▶ **EXERCISE GOAL**:
In the entries below, find the line with "Simplified model |" and print exactly every line from there up to and including the line with "- **Comparison**: https://tallyfy.com/asana-alternative/", with no other lines.

▶ **MATERIAL FOR THE TASK**:
*-*-*
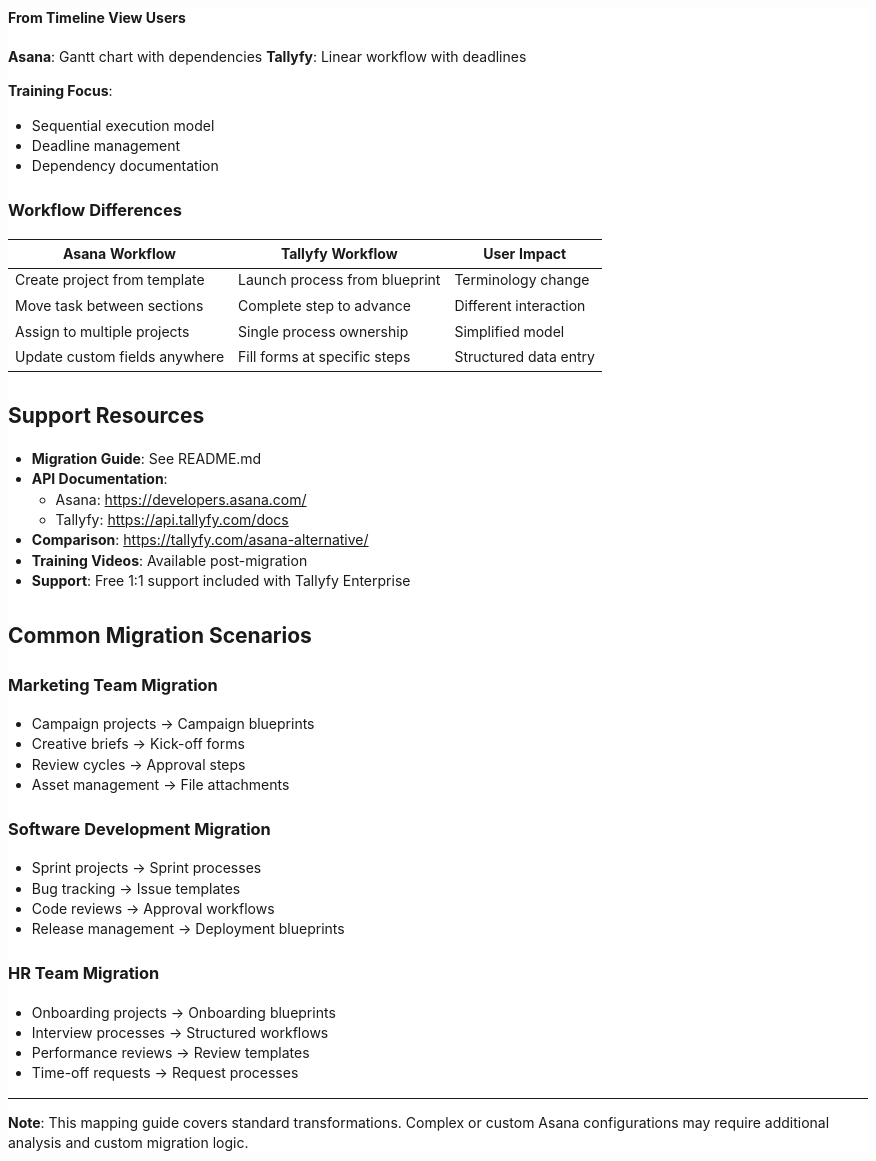#### From Timeline View Users
**Asana**: Gantt chart with dependencies
**Tallyfy**: Linear workflow with deadlines

**Training Focus**:
- Sequential execution model
- Deadline management
- Dependency documentation

### Workflow Differences

| Asana Workflow | Tallyfy Workflow | User Impact |
|---------------|------------------|-------------|
| Create project from template | Launch process from blueprint | Terminology change |
| Move task between sections | Complete step to advance | Different interaction |
| Assign to multiple projects | Single process ownership | Simplified model |
| Update custom fields anywhere | Fill forms at specific steps | Structured data entry |

## Support Resources

- **Migration Guide**: See README.md
- **API Documentation**: 
  - Asana: https://developers.asana.com/
  - Tallyfy: https://api.tallyfy.com/docs
- **Comparison**: https://tallyfy.com/asana-alternative/
- **Training Videos**: Available post-migration
- **Support**: Free 1:1 support included with Tallyfy Enterprise

## Common Migration Scenarios

### Marketing Team Migration
- Campaign projects → Campaign blueprints
- Creative briefs → Kick-off forms
- Review cycles → Approval steps
- Asset management → File attachments

### Software Development Migration
- Sprint projects → Sprint processes
- Bug tracking → Issue templates
- Code reviews → Approval workflows
- Release management → Deployment blueprints

### HR Team Migration
- Onboarding projects → Onboarding blueprints
- Interview processes → Structured workflows
- Performance reviews → Review templates
- Time-off requests → Request processes

---

**Note**: This mapping guide covers standard transformations. Complex or custom Asana configurations may require additional analysis and custom migration logic.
*-*-*
▶ **ANSWER SPACE**:
| Assign to multiple projects | Single process ownership | Simplified model |
| Update custom fields anywhere | Fill forms at specific steps | Structured data entry |

## Support Resources

- **Migration Guide**: See README.md
- **API Documentation**: 
  - Asana: https://developers.asana.com/
  - Tallyfy: https://api.tallyfy.com/docs
- **Comparison**: https://tallyfy.com/asana-alternative/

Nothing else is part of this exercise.